Task data below:

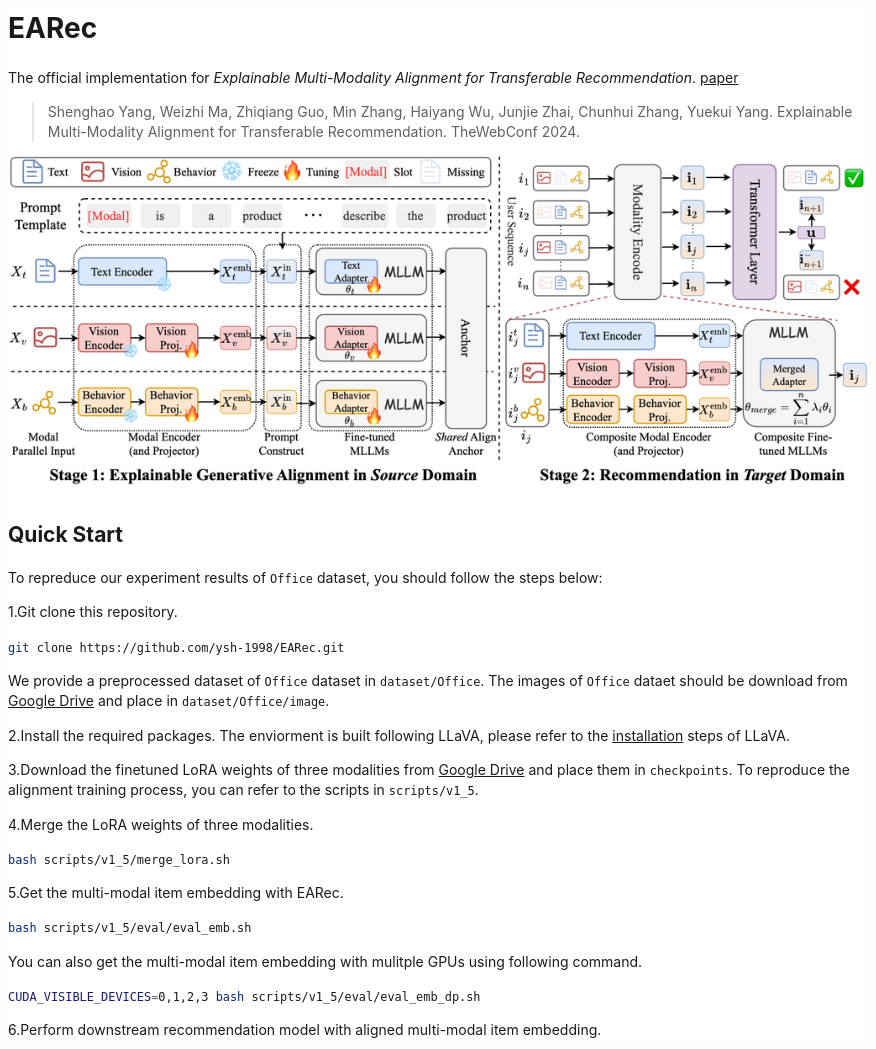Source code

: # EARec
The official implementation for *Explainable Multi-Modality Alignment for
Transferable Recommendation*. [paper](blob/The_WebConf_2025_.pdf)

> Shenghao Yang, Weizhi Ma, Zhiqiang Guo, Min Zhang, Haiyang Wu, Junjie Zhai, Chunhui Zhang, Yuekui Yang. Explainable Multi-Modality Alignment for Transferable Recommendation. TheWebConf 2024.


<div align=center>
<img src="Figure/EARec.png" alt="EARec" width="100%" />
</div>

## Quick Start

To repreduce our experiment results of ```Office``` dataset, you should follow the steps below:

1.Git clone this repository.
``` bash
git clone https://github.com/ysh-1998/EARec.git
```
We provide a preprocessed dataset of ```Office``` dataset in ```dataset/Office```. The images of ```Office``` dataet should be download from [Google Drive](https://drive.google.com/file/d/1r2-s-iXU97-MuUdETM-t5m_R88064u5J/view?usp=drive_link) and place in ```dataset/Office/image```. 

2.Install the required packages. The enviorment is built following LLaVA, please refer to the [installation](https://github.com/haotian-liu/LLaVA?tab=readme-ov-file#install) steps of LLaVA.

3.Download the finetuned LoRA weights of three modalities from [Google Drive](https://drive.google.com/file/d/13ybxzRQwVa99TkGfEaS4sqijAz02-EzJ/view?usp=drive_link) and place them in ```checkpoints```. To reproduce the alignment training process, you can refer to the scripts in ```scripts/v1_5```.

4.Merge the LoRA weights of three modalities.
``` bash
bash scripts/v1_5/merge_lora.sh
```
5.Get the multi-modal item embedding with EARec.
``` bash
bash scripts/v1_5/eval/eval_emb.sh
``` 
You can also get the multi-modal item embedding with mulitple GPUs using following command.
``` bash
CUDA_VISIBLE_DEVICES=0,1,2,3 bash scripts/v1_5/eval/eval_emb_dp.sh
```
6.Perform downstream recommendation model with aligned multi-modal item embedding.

End of Task data.
Task data below:

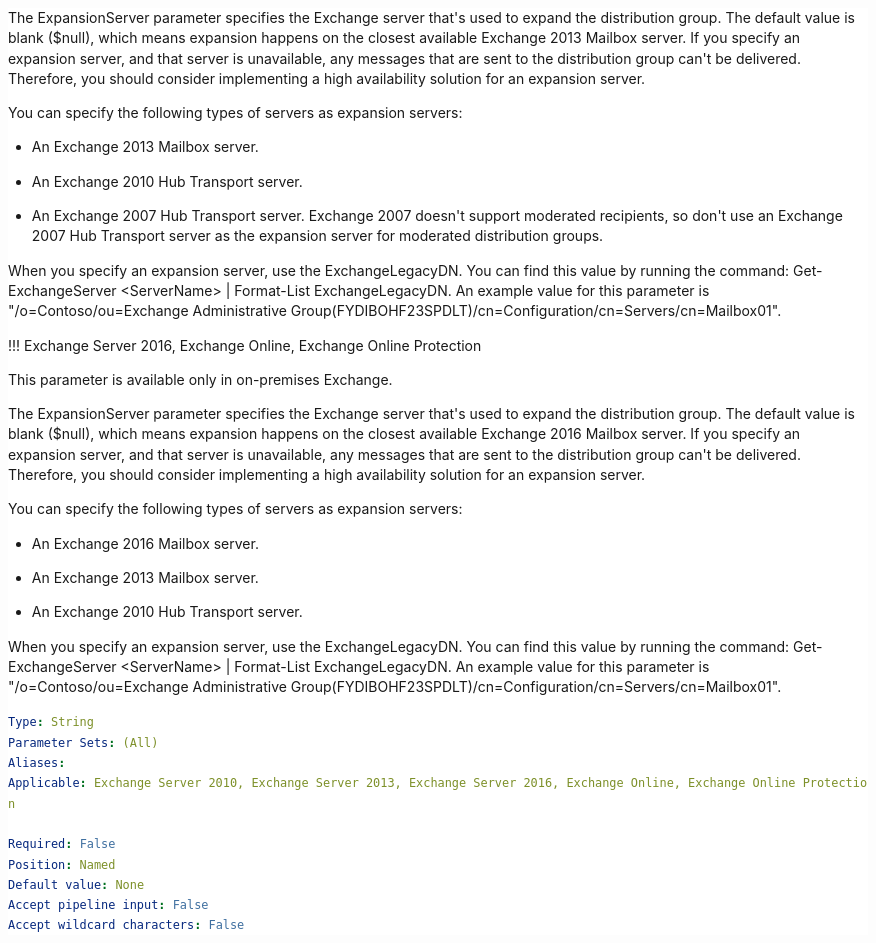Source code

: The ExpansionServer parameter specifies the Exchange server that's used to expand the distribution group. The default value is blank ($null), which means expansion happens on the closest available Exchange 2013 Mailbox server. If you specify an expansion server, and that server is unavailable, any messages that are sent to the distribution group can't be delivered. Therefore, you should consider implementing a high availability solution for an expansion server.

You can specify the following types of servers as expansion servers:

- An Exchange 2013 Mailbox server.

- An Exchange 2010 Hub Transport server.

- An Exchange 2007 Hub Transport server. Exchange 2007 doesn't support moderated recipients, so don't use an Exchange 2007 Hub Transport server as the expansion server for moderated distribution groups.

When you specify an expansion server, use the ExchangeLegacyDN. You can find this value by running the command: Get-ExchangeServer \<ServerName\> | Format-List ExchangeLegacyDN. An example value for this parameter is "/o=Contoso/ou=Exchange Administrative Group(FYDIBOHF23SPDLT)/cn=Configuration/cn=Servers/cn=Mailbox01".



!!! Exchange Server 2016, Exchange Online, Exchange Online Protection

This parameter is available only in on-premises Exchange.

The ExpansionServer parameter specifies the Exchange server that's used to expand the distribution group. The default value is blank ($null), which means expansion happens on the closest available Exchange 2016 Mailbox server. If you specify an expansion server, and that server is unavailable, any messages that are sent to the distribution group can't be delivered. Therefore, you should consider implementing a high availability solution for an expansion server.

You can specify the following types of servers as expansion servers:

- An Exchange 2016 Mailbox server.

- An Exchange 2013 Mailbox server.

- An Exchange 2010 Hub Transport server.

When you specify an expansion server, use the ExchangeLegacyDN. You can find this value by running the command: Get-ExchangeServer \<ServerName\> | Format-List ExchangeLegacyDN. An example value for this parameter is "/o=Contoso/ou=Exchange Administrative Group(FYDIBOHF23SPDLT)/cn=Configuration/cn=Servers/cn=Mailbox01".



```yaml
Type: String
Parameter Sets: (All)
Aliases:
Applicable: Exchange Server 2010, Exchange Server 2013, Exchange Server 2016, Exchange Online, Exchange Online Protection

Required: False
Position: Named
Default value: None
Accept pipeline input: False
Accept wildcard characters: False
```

End of Task data.

- [What you will do] Every line above that holds the string "EARec" should be copied into the answer.

- [Your solution]
: # EARec
<img src="Figure/EARec.png" alt="EARec" width="100%" />
git clone https://github.com/ysh-1998/EARec.git
5.Get the multi-modal item embedding with EARec.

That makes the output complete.